Ancient Tindaris is located on high ground overlooking the Tyrrhenian coast about 60 kilometers west of Messina. Like Morgantina, Tindaris was settled during the Bronze Age (circa 1500 BC). The Syracusan Greeks refounded it in 396 BC, and in 254 BC it became a Roman city. Tindaris supported Pompey in his war against Octavian, and was conquered by Agrippa in 36 BC. Augustus made it a colony. The town suffered the effects of a landslide at the end of the 1st century AD, and an earthquake in 365 AD.Tindaris was the most important Greek city in this vicinity, though most of what the visitor sees today was constructed during the Roman era.
Following the fall of the Empire and the arrival of Christianity, its importance continued, and in the 6th century it became diocesan see; the Sanctuary of the Black Madonna is Tindari's main religious attraction. The Saracens destroyed the city in 836.
Tindari's amphitheatre was built in the 4th century BC. It has the ruins of simple temples and the so-called basilica, a fine example of Greco-Roman architecture begun in the 4th century BC and successively modified for use as a meeting place. There were also baths at Tindari, and some splendid dwellings.
Messina was the most important port of departure for European knights on their way to the Crusades. Such a Crusade prompted the visit of Richard the Lionheart and King Philip II of France in 1190. Generally ignored by historians is the fact that the two monarchs and their crusader knights sacked Messina on that occasion. Messina remained the second most important city of Sicily until the seventeenth century, when its position was challenged by Catania. There were fleeting periods when Messina's economic and political power rivaled that of Palermo.
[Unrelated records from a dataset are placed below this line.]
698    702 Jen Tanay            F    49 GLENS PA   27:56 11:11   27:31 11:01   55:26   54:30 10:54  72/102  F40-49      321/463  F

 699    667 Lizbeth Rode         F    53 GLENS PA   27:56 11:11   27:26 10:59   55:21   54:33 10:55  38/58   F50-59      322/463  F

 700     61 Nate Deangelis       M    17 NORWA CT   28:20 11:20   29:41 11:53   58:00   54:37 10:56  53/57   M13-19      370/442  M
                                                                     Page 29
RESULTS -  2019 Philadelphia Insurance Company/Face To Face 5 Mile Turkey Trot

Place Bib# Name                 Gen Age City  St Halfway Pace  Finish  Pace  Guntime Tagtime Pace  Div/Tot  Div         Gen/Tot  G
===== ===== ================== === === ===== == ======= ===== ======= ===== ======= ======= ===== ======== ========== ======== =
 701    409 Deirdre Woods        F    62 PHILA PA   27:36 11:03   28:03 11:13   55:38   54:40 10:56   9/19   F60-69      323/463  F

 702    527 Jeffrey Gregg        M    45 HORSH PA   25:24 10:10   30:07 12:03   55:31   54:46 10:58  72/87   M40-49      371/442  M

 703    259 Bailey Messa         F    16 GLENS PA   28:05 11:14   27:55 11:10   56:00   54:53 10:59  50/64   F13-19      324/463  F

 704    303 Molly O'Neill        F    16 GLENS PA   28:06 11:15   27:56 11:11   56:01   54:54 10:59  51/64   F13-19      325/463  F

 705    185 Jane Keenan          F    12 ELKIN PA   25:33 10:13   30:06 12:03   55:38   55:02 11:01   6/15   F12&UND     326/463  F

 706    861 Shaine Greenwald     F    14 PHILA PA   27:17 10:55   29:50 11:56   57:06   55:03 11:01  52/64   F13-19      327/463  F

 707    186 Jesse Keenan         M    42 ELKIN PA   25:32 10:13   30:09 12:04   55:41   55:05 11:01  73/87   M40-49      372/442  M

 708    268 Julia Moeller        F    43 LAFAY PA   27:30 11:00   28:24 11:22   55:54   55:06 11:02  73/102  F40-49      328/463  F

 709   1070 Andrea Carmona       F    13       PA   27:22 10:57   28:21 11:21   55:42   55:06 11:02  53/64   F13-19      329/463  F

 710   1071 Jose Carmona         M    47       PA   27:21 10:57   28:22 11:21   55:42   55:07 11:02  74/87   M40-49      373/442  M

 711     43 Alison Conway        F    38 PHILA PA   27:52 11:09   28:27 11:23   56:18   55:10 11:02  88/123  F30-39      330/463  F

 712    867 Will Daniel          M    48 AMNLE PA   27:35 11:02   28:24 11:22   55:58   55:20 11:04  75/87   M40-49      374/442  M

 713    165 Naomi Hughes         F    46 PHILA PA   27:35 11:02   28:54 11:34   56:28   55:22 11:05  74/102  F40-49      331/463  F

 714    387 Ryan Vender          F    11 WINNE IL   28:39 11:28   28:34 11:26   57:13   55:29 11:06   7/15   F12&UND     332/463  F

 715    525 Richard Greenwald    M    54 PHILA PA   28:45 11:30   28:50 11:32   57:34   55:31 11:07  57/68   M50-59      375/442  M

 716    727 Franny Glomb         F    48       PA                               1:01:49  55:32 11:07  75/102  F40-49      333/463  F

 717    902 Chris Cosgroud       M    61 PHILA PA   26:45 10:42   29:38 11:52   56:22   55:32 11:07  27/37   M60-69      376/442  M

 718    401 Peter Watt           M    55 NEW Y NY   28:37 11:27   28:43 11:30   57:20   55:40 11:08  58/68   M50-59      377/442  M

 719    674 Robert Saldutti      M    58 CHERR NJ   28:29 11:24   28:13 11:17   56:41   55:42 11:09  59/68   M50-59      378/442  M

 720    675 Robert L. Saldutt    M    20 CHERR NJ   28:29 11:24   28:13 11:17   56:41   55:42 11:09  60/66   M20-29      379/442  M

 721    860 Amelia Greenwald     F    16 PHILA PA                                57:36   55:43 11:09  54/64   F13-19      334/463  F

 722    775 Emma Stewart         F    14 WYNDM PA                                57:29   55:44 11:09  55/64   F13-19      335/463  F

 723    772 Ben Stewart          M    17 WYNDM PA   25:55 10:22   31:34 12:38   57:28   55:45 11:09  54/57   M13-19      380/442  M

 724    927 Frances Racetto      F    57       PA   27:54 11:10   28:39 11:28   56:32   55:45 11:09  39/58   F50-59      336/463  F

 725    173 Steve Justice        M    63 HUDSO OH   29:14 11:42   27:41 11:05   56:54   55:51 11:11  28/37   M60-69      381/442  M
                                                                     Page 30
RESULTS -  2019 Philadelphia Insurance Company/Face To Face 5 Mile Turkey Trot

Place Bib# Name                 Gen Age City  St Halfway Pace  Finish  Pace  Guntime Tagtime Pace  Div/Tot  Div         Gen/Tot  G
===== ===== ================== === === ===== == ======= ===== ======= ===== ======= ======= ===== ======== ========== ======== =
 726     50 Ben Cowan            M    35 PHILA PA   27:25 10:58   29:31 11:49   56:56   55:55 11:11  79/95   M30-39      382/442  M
The cathedral, where Richard the Lionheart worshipped in 1190 en route to a Crusade, was erected during the twelfth century Norman dominion and its style resembles that of both the Basilica of Saint Nicholas and the cathedral at Bari. Most of the present cathedral is actually a reconstruction, the original building having been almost entirely destroyed by earthquakes; a few segments of the original walls remain.